- **TASK DIRECTIONS**: Where the records below reach the line containing "- Polo/**Parazité** (odebírají živiny)", start transcribing, and end with the line containing "- / členovci", exactly and with nothing else added.

(Stored data entries)
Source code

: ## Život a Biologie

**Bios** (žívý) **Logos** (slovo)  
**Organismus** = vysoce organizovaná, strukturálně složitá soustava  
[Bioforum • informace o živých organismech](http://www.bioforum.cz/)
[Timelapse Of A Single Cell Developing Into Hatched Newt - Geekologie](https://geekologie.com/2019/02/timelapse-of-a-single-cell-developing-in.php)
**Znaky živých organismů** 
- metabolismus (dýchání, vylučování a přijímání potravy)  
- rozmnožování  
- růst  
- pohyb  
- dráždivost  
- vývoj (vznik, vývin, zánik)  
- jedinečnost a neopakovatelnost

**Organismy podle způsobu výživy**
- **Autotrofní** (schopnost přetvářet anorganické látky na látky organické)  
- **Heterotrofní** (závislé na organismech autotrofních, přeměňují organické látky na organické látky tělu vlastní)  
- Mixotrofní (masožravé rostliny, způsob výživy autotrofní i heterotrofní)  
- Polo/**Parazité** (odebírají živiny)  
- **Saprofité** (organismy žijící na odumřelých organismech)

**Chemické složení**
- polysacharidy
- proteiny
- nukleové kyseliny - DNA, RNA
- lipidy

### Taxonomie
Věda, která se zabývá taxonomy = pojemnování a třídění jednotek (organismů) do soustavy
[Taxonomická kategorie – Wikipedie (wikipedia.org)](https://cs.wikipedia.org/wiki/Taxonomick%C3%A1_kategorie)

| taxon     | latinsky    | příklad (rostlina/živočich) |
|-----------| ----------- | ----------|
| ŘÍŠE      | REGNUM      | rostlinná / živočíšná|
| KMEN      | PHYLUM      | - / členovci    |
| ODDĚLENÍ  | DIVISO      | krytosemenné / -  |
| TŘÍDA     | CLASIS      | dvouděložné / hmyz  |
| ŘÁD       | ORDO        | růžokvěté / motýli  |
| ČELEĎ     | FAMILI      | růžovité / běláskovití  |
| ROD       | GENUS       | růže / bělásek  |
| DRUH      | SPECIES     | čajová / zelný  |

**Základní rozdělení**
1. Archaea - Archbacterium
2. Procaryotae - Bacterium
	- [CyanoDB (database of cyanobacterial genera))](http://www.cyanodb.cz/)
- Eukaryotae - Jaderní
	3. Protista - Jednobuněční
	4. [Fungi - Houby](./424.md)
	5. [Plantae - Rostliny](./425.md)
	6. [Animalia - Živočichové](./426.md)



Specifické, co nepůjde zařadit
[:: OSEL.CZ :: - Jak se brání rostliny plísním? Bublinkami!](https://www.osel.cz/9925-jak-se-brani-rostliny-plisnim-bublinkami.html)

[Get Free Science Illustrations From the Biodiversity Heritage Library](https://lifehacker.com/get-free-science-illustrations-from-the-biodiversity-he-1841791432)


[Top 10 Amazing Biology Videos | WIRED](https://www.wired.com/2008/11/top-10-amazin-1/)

- **EXERCISE SOLUTION**:
- Polo/**Parazité** (odebírají živiny)  
- **Saprofité** (organismy žijící na odumřelých organismech)

**Chemické složení**
- polysacharidy
- proteiny
- nukleové kyseliny - DNA, RNA
- lipidy

### Taxonomie
Věda, která se zabývá taxonomy = pojemnování a třídění jednotek (organismů) do soustavy
[Taxonomická kategorie – Wikipedie (wikipedia.org)](https://cs.wikipedia.org/wiki/Taxonomick%C3%A1_kategorie)

| taxon     | latinsky    | příklad (rostlina/živočich) |
|-----------| ----------- | ----------|
| ŘÍŠE      | REGNUM      | rostlinná / živočíšná|
| KMEN      | PHYLUM      | - / členovci    |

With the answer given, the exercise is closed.